An NYPD police car.

An NYPD police car. Credit: Getty Images

New York City is on pace to record its lowest number of homicides since the administration of President John Kennedy, police Commissioner Ray Kelly said Monday.

With 265 murders chalked up so far this year, the current trend could put the number of killings in the neighborhood of 414 in the city, although Kelly shied away from giving any prediction or setting any goal.

Police use 1963 as the benchmark year for historical comparisons because that was when homicide reporting became more uniform, officials said. In that year, there were reportedly 548 killings.

But although statistical comparison isn't as precise with 1960, when Kennedy was elected and homicides were reported to have hit 482, the city may already have bested the Kennedy-era data. The lowest level hit so far during the Bloomberg administration was 471 killings in 2009, according to police statistics. In 2011, there were 515 homicides. Both stand in stark comparison to the highest level of 2,245 in 1990.

"But despite these successes there are far too many illegal guns on the streets," Kelly told reporters. "We saw that again this weekend, with the shooting of a man in the back of a cab early Saturday morning in Brooklyn."

Based on the 265 killings recorded until Monday morning, there is an average of just over one murder a day in the city.

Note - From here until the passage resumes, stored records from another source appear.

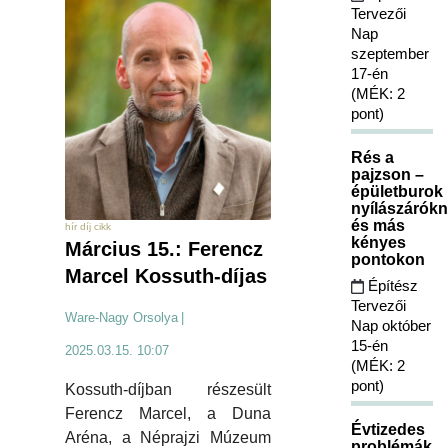
Tervezői
Nap
szeptember
17-én
(MÉK: 2
pont)
Rés a
pajzson –
épületburok
nyílászárókn
és más
hír díj cikk
kényes
Március 15.: Ferencz
pontokon
Marcel Kossuth-díjas
Építész
Tervezői
Ware-Nagy Orsolya
|
Nap október
15-én
2025.03.15. 10:07
(MÉK: 2
pont)
Kossuth-díjban részesült
Ferencz Marcel, a Duna
Évtizedes
Aréna, a Néprajzi Múzeum
problémák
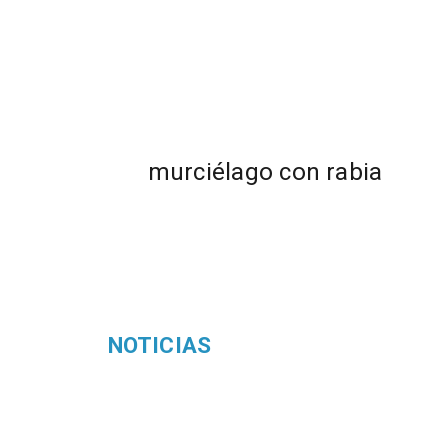
murciélago con rabia
NOTICIAS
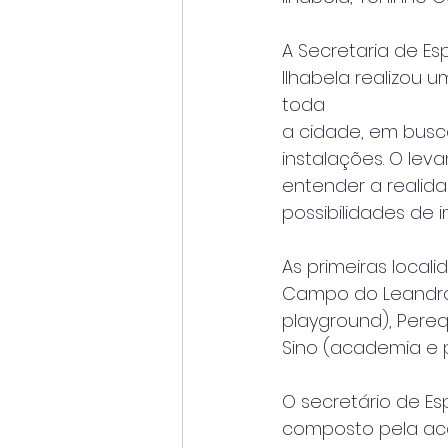
A Secretaria de Es
Ilhabela realizou
toda
a cidade, em bus
instalações. O lev
entender a realida
possibilidades de 
As primeiras loca
Campo do Leandro
playground), Pere
Sino (academia e 
O secretário de Esp
composto pela ac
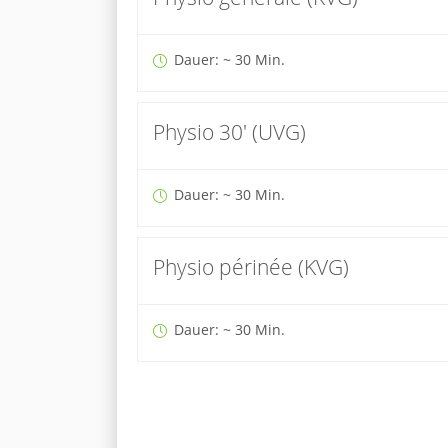
Dauer: ~ 30 Min.
Physio 30' (UVG)
Dauer: ~ 30 Min.
Physio périnée (KVG)
Dauer: ~ 30 Min.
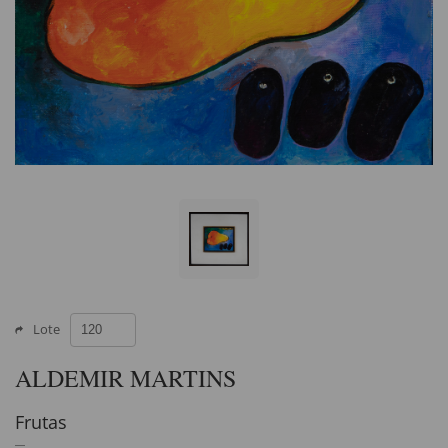
Lote
ALDEMIR MARTINS
Frutas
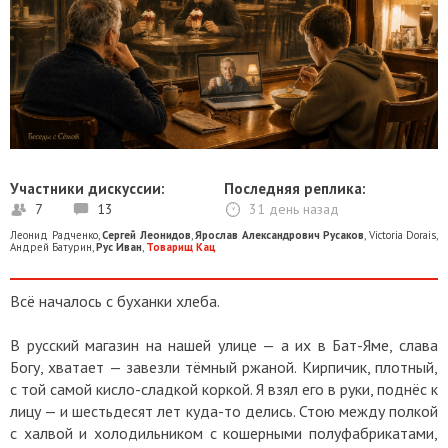
Участники дискуссии:
Последняя реплика:
7
13
31 день назад
Леонид Радченко
,
Сергей Леонидов
,
Ярослав Александрович Русаков
,
Victoria Dorais
,
Андрей Батурин
,
Рус Иван
,
Товарищ Кац
Всё началось с буханки хлеба.
В русский магазин на нашей улице — а их в Бат-Яме, слава
Богу, хватает — завезли тёмный ржаной. Кирпичик, плотный,
с той самой кисло-сладкой коркой. Я взял его в руки, поднёс к
лицу — и шестьдесят лет куда-то делись. Стою между полкой
с халвой и холодильником с кошерными полуфабрикатами,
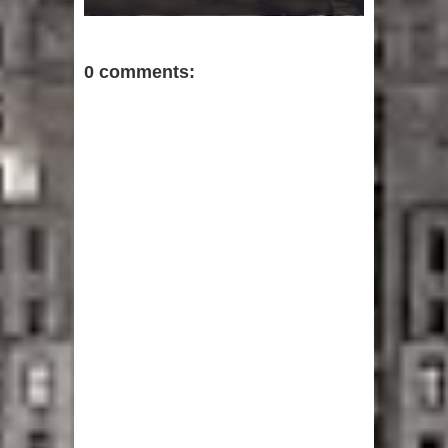
0 comments:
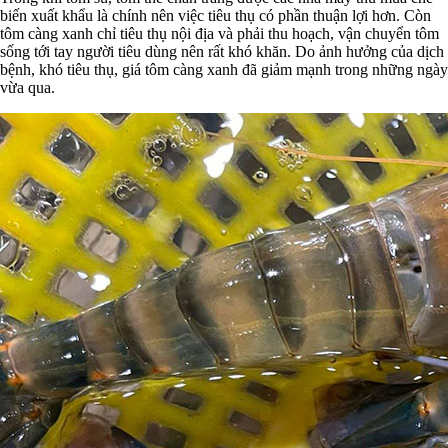
biến xuất khẩu là chính nên việc tiêu thụ có phần thuận lợi hơn. Còn
tôm càng xanh chỉ tiêu thụ nội địa và phải thu hoạch, vận chuyển tôm
sống tới tay người tiêu dùng nên rất khó khăn. Do ảnh hưởng của dịch
bệnh, khó tiêu thụ, giá tôm càng xanh đã giảm mạnh trong những ngày
vừa qua.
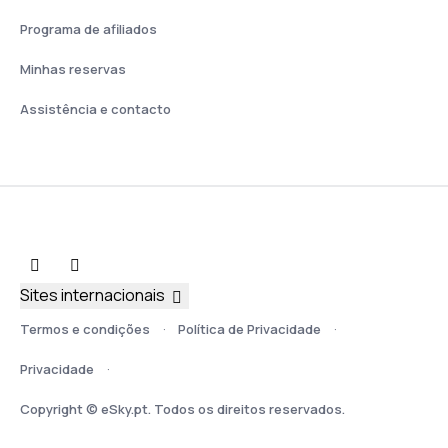
Programa de afiliados
Minhas reservas
Assistência e contacto
Sites internacionais
Termos e condições
Política de Privacidade
Privacidade
Copyright © eSky.pt. Todos os direitos reservados.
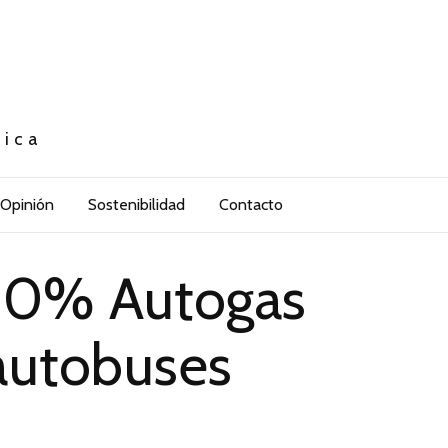
tica
Opinión
Sostenibilidad
Contacto
100% Autogas
autobuses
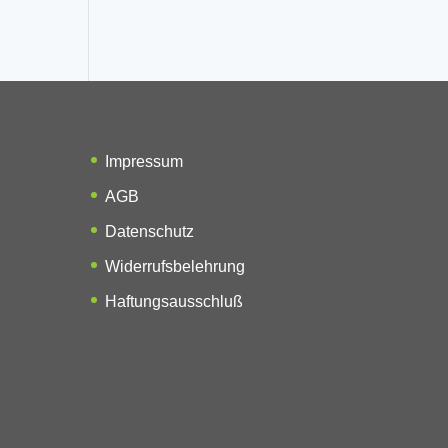
Impressum
AGB
Datenschutz
Widerrufsbelehrung
Haftungsausschluß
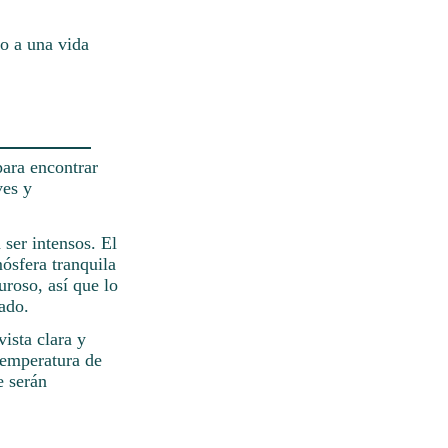
do a una vida
para encontrar
ves y
 ser intensos. El
mósfera tranquila
uroso, así que lo
ado.
vista clara y
 temperatura de
e serán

Calculating that average through the end of the year, the number could dip to 414 homicides. Kelly cautioned against setting any statistical goal, particularly since homicides could blip up in unpredictable patterns at any time. But he nevertheless called the city's progress in the past 10 years remarkable. Kelly added that homicides are down in all categories, including domestic violence cases.

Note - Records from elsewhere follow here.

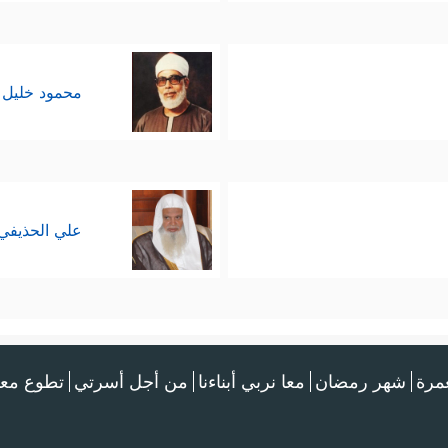
محمود خليل 
علي الحذيفي
عمرة
شهر رمضان
معا نربي أبناءنا
من أجل أسرتي
تطوع معن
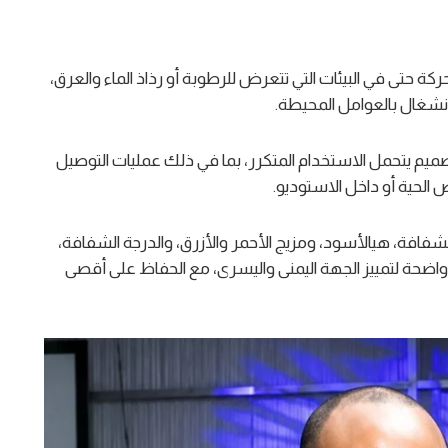
ستخدم حرية الحركة حتى في البيئات التي تتعرض للرطوبة أو رذاذ الماء والعرق،
لانشغال بالعوامل المحيطة.
سماعات مع كابل بطول نحو 1.6 متر، وبتصميم يتحمل الاستخدام المتكرر، بما في ذلك عمليات التوصيل
الحية أو داخل الاستوديو.
ارات من الألوان الشفافة، هيالأسود، ومزيج الأحمر والأزرق، والدرجة الشفافة،
 واضحة لتمييز الجهة اليمنى واليسرى، مع الحفاظ على أقصى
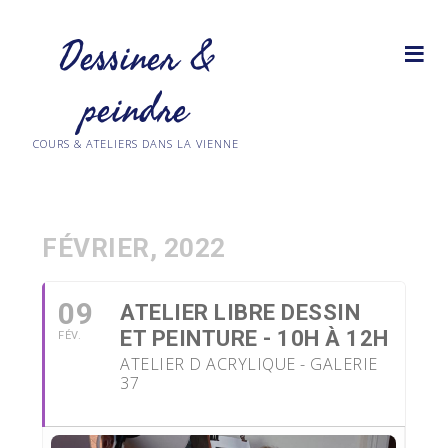
Dessiner &
peindre
COURS & ATELIERS DANS LA VIENNE
FÉVRIER, 2022
09
ATELIER LIBRE DESSIN
ET PEINTURE - 10H À 12H
FÉV.
ATELIER D ACRYLIQUE - GALERIE
37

NYPD spokesman Paul Browne maintained that the continual drop in homicides was in part attributable to the city's controversial stop-and-frisk program. However, police statistics note that less than 1 percent of the nearly 700,000 stops recorded by police led to guns being confiscated.

City Council public safety committee chairman Peter Vallone Jr. (D-Astoria) said the drop in homicides is hard to explain at a time when other categories of crime have increased this year.

"Shootings are up, we could very well have a . . . higher rate if shooters were more accurate," Vallone said.

"The murder statistic is one of the very few that can't be fudged or altered in any way," observed Vallone. "It is the real barometer of how well we are doing. . . . Unfortunately, that is the only rate that is going down."